Reputation: 99
I am trying to make a hexbin plot in python of a rather large data set. The two arrays containing the data are 35 million entries long. However, they only take up 1.5 GB of memory and I have more than 4 GB of memory available. Hexbin fails with a memory error.
*** error: can't allocate region
*** set a breakpoint in malloc_error_break to debug
Traceback (most recent call last):
File "plotmodel.py", line 20, in <module>
plt.hexbin(d,t,m, bins='log', gridsize=20, xscale='log', lw=1, edgecolors='black', alpha=0.8, cmap=plt.cm.jet)
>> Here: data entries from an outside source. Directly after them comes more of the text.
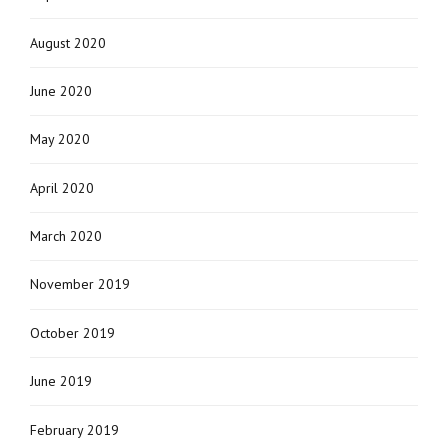
August 2020
June 2020
May 2020
April 2020
March 2020
November 2019
October 2019
June 2019
February 2019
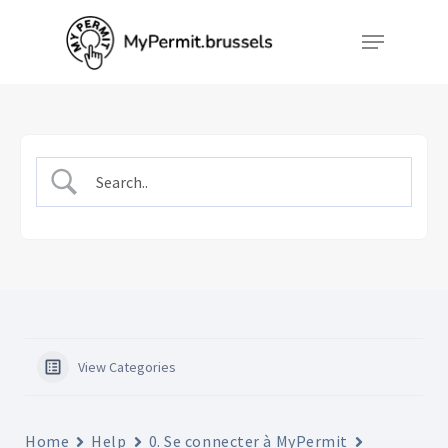
Skip
Menu
to
Close
main
Menu
content
View Categories
Home
Help
0. Se connecter à MyPermit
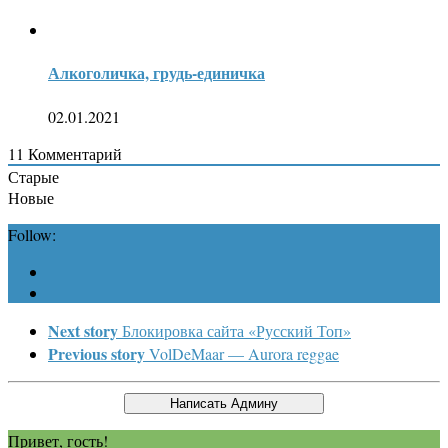
Алкоголичка, грудь-единичка
02.01.2021
11
Комментарий
Старые
Новые
Follow:
Next story
Блокировка сайта «Русский Топ»
Previous story
VolDeMaar — Aurora reggae
Привет, гость!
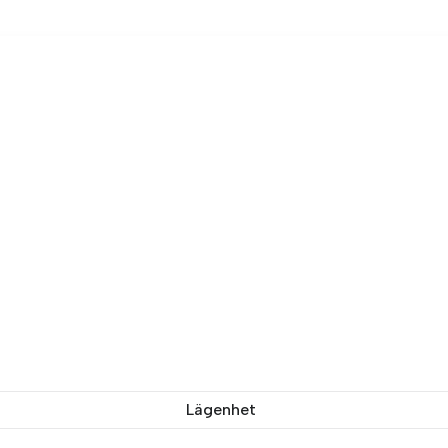
Lägenhet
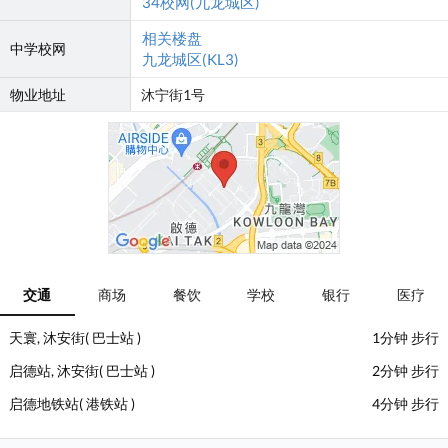
34校网(九龙城区)
相关楼盘
中学校网
九龙城区(KL3)
物业地址
沐宁街1号
交通
商场
餐饮
学校
银行
医疗
天寰, 沐安街( 巴士站 )
1分钟 步行
启德站, 沐安街( 巴士站 )
2分钟 步行
启德地铁站( 港铁站 )
4分钟 步行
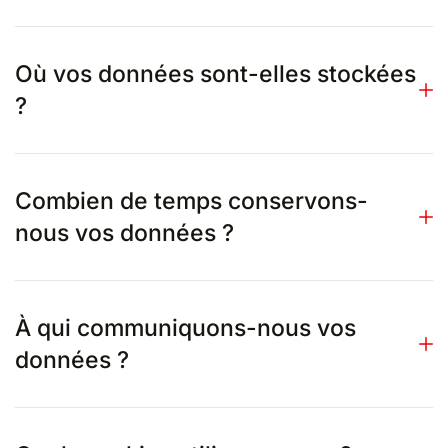
Où vos données sont-elles stockées
?
Combien de temps conservons-
nous vos données ?
À qui communiquons-nous vos
données ?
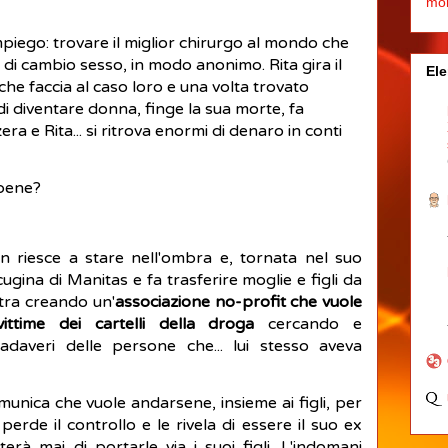
mo
mpiego: trovare il miglior chirurgo al mondo che
e di cambio sesso, in modo anonimo. Rita gira il
Ele
he faccia al caso loro e una volta trovato
di diventare donna, finge la sua morte, fa
zera e Rita... si ritrova enormi di denaro in conti
 bene?
n riesce a stare nell'ombra e, tornata nel suo
ugina di Manitas e fa trasferire moglie e figli da
stra creando un'
associazione no-profit che vuole
vittime dei cartelli della droga
cercando e
cadaveri delle persone che... lui stesso aveva
unica che vuole andarsene, insieme ai figli, per
erde il controllo e le rivela di essere il suo ex
rà mai di portarle via i suoi figli. L'indomani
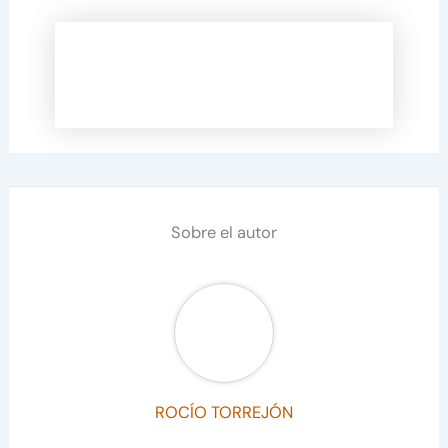
Sobre el autor
ROCÍO TORREJÓN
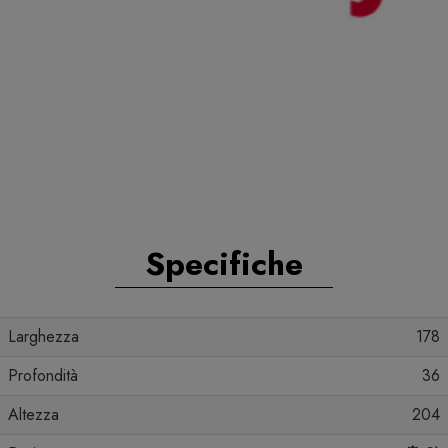
Specifiche
Larghezza
178
Profondità
36
Altezza
204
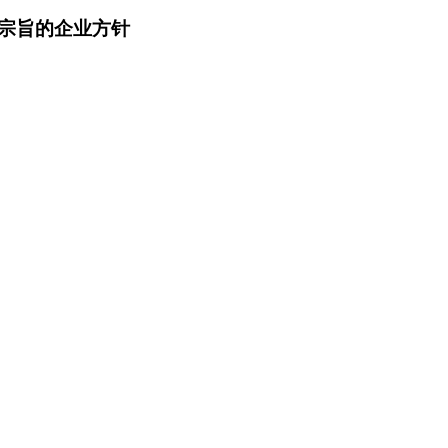
宗旨的企业方针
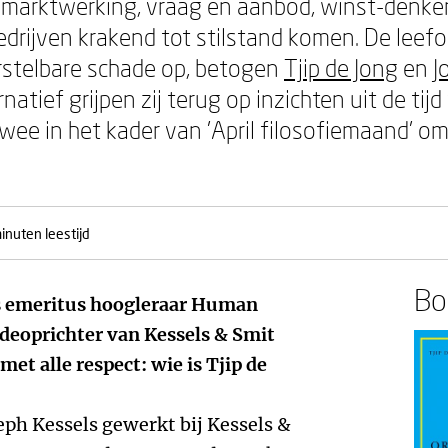
 marktwerking, vraag en aanbod, winst-denke
bedrijven krakend tot stilstand komen. De le
erstelbare schade op, betogen
Tjip de Jong
en
J
natief grijpen zij terug op inzichten uit de tij
ee in het kader van 'April filosofiemaand' om
inuten leestijd
Boe
s emeritus hoogleraar Human
eoprichter van Kessels & Smit
t alle respect: wie is Tjip de
seph Kessels gewerkt bij Kessels &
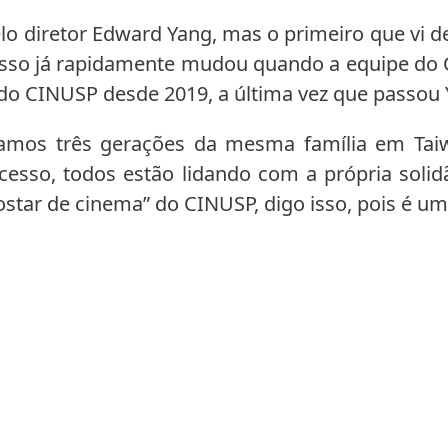
 pelo diretor Edward Yang, mas o primeiro que vi d
 isso já rapidamente mudou quando a equipe do 
do CINUSP desde 2019, a última vez que passou Yi
mos três gerações da mesma família em Tai
sso, todos estão lidando com a própria solidão
star de cinema” do CINUSP, digo isso, pois é um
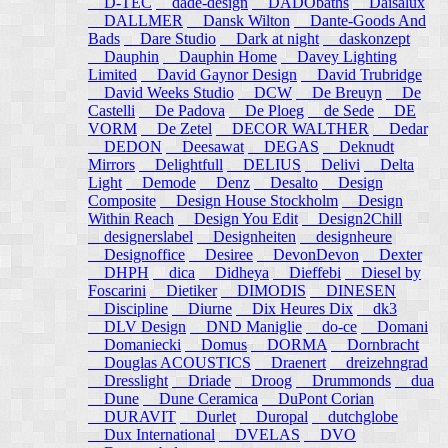
D-TEC
dade-design
DADObaths
Daisalux
DALLMER
Dansk Wilton
Dante-Goods And
Bads
Dare Studio
Dark at night
daskonzept
Dauphin
Dauphin Home
Davey Lighting
Limited
David Gaynor Design
David Trubridge
David Weeks Studio
DCW
De Breuyn
De
Castelli
De Padova
De Ploeg
de Sede
DE
VORM
De Zetel
DECOR WALTHER
Dedar
DEDON
Deesawat
DEGAS
Deknudt
Mirrors
Delightfull
DELIUS
Delivi
Delta
Light
Demode
Denz
Desalto
Design
Composite
Design House Stockholm
Design
Within Reach
Design You Edit
Design2Chill
designerslabel
Designheiten
designheure
Designoffice
Desiree
DevonDevon
Dexter
DHPH
dica
Didheya
Dieffebi
Diesel by
Foscarini
Dietiker
DIMODIS
DINESEN
Discipline
Diurne
Dix Heures Dix
dk3
DLV Design
DND Maniglie
do-ce
Domani
Domaniecki
Domus
DORMA
Dornbracht
Douglas ACOUSTICS
Draenert
dreizehngrad
Dresslight
Driade
Droog
Drummonds
dua
Dune
Dune Ceramica
DuPont Corian
DURAVIT
Durlet
Duropal
dutchglobe
Dux International
DVELAS
DVO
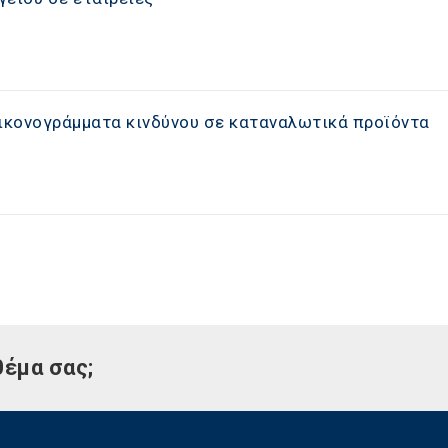
εικονογράμματα κινδύνου σε καταναλωτικά προϊόντα
θέμα σας;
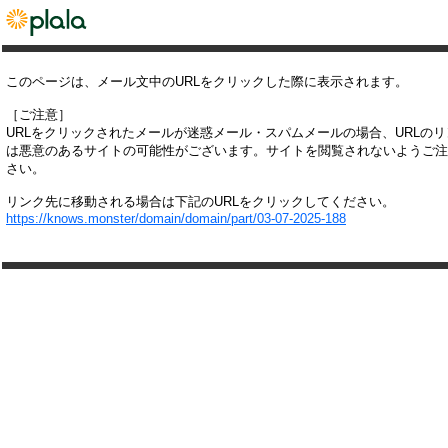
このページは、メール文中のURLをクリックした際に表示されます。
［ご注意］
URLをクリックされたメールが迷惑メール・スパムメールの場合、URLの
は悪意のあるサイトの可能性がございます。サイトを閲覧されないようご注
さい。
リンク先に移動される場合は下記のURLをクリックしてください。
https://knows.monster/domain/domain/part/03-07-2025-188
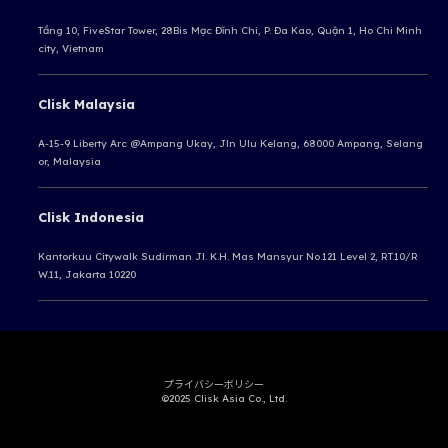
Tầng 10, FiveStar Tower, 28Bis Mạc Đĩnh Chi, P. Đa Kao, Quận 1, Ho Chi Minh
city, Vietnam
Clisk Malaysia
A-15-9 Liberty Arc @Ampang Ukay,
Jln Ulu Kelang, 68000 Ampang,
Selang
or, Malaysia
Clisk Indonesia
Kantorkuu Citywalk Sudirman
Jl. K.H. Mas Mansyur No.121 Level 2, RT.10/R
W.11, Jakarta 10220
プライバシーボリシー
©2025 Clisk Asia Co., Ltd.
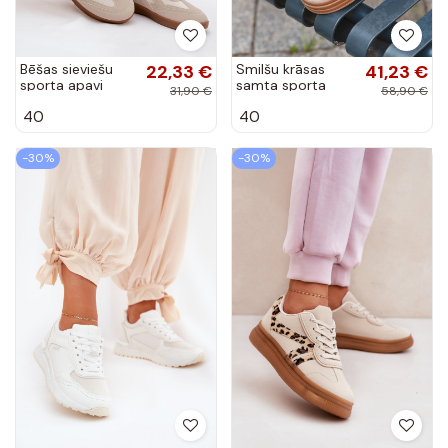
Bēšas sieviešu
22,33 €
Smilšu krāsas
41,23 €
sporta apavi
samta sporta
31,90 €
58,90 €
modeļa Hanelor
apavi ar
40
40
platformu
Corynelle
-30%
-30%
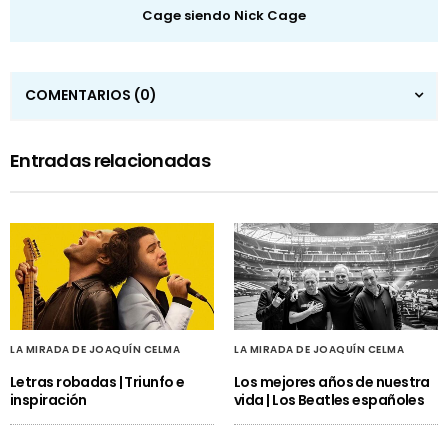
Cage siendo Nick Cage
COMENTARIOS
(0)
Entradas relacionadas
LA MIRADA DE JOAQUÍN CELMA
LA MIRADA DE JOAQUÍN CELMA
Letras robadas | Triunfo e
Los mejores años de nuestra
inspiración
vida | Los Beatles españoles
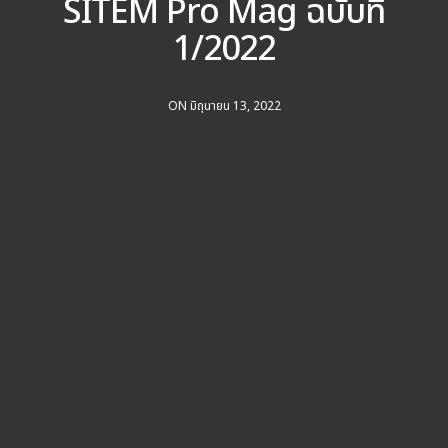
SITEM Pro Mag ฉบับที่
1/2022
ON มิถุนายน 13, 2022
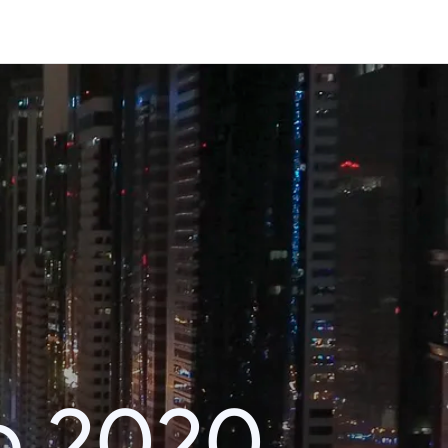
o 2020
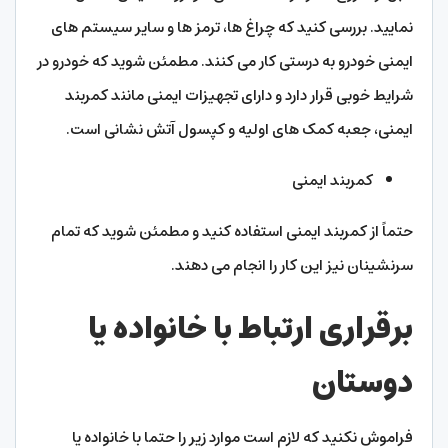
نمایید. بررسی کنید که چراغ ‌ها، ترمز ها و سایر سیستم ‌های
ایمنی خودرو به درستی کار می‌ کنند. مطمئن شوید که خودرو در
شرایط خوبی قرار دارد و دارای تجهیزات ایمنی مانند کمربند
ایمنی، جعبه کمک ‌های اولیه و کپسول آتش‌ نشانی است.
کمربند ایمنی
حتماً از کمربند ایمنی استفاده کنید و مطمئن شوید که تمام
سرنشینان نیز این کار را انجام می‌ دهند.
برقراری ارتباط با خانواده یا
دوستان
فراموش نکنید که لازم است موارد زیر را حتما با خانواده یا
File "/Library/Frameworks/Python.framework/Versions/7.1/lib/python2.7/site-packages/matplotlib/pyplot.py", line 2142, in hexbin
ret = ax.hexbin(x, y, C, gridsize, bins, xscale, yscale, extent, cmap, norm, vmin, vmax, alpha, linewidths, edgecolors, reduce_C_function, mincnt, marginals, **kwargs)
File "/Library/Frameworks/Python.framework/Versions/7.1/lib/python2.7/site-packages/matplotlib/axes.py", line 6035, in hexbin
iy2 = np.floor(y).astype(int)
MemoryError
Are there any fundamental reasons why hexbin doesn't work on large data sets or is the error due to hardware limitations?
Upvotes: 0
Views: 410
Reputation: 87426
It looks like hexbin
makes several np.ndarray
s that are the same size as the input data (by rough count I got to 8!). There is nothing fundemental about this, it is written this way, its done to get the vectorization speed up from numpy
.
I would suggest pulling the hexbin
out of mpl, split it into three parts, the first part which sets up details of the hexarray, the second which adds data to an accum
array (so you can work on you data in chunks), and the third part which takes accum
and the output of the first part to actually make the plot.
Upvotes: 2